_Material for this task_:

==========

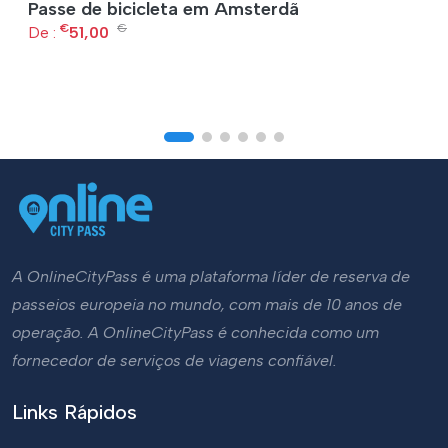
Passe de bicicleta em Amsterdã
€
€
De :
51,00
A OnlineCityPass é uma plataforma líder de reserva de
passeios europeia no mundo, com mais de 10 anos de
operação. A OnlineCityPass é conhecida como um
fornecedor de serviços de viagens confiável.
Links Rápidos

==========

_Work to be completed_:
Everything in the material must be duplicated exactly, except the pictures.

_Response to the exercise_:
Passe de bicicleta em Amsterdã
€
€
De :
51,00
A OnlineCityPass é uma plataforma líder de reserva de
passeios europeia no mundo, com mais de 10 anos de
operação. A OnlineCityPass é conhecida como um
fornecedor de serviços de viagens confiável.
Links Rápidos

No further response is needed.